La main de Gilles se posa, affectueuse mais ferme, sur l’épaule du coureur des bois.

— Ceci ne me concerne plus, Tim. Tu es toujours mon frère et tu le resteras toujours, mais je viens de rompre avec tous mes espoirs d’intégrer jamais mon nom et ma famille à la nation américaine. La page est tournée. Lorsque j’aurai accompli ici la tâche qui me reste je partirai sans me retourner.

— Pour la Louisiane ?

— Pour la Louisiane ou pour ailleurs. J’ai lancé la première idée qui m’est passée par la tête au plus fort de ma colère et de ma déception mais, après tout, cette idée-là en vaut une autre…

Tim hocha la tête et, tirant de sa poche un immense mouchoir à carreaux, y engloutit son nez et se moucha vigoureusement à plusieurs reprises, ce qui était sa manière à lui de cacher ses émotions.

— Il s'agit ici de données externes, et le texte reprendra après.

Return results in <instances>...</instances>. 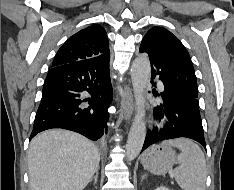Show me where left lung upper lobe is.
<instances>
[{"label": "left lung upper lobe", "instance_id": "5c2ea615", "mask_svg": "<svg viewBox=\"0 0 234 190\" xmlns=\"http://www.w3.org/2000/svg\"><path fill=\"white\" fill-rule=\"evenodd\" d=\"M140 52L157 58L165 67L170 87L199 107L194 67L188 51L177 37L162 27H153L143 37Z\"/></svg>", "mask_w": 234, "mask_h": 190}]
</instances>
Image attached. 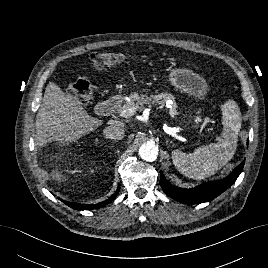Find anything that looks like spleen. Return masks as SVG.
<instances>
[{
  "mask_svg": "<svg viewBox=\"0 0 268 268\" xmlns=\"http://www.w3.org/2000/svg\"><path fill=\"white\" fill-rule=\"evenodd\" d=\"M223 133L217 137V143H210L197 148L193 153L172 152L173 163L186 177L202 180L214 175L232 159L241 128V112L234 100L222 105Z\"/></svg>",
  "mask_w": 268,
  "mask_h": 268,
  "instance_id": "3e777b00",
  "label": "spleen"
}]
</instances>
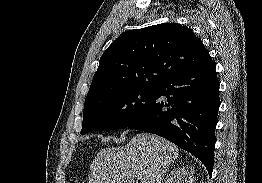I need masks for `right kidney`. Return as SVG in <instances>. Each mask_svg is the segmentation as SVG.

— Je crois, moi, que tu as tort. Pourquoi ne t’associerais-tu pas avec moi ? Le commerce des fourrures est le plus fructueux que je connaisse et personne ne t’empêche d’acheter des terres autour de New York. La ville enfle à une allure folle et bientôt le bout de marais le plus insalubre vaudra une fortune. Pourquoi tenir à ce point à la Virginie ? Tu peux devenir un gentleman du Nord et l’un des hommes les plus riches de tout le pays. La spéculation vaut largement le tabac, crois-moi.

— Tu as sans doute raison mais je ne suis pas fait pour elle. Comme beaucoup de Bretons, je suis un homme de la terre, Tim. C’est d’elle que je veux vivre et puisque je ne peux m’installer dans celle où repose mon père, je préfère m’en aller.

Il y eut un silence que brisa le roulement de la voiture qui venait chercher Tournemine.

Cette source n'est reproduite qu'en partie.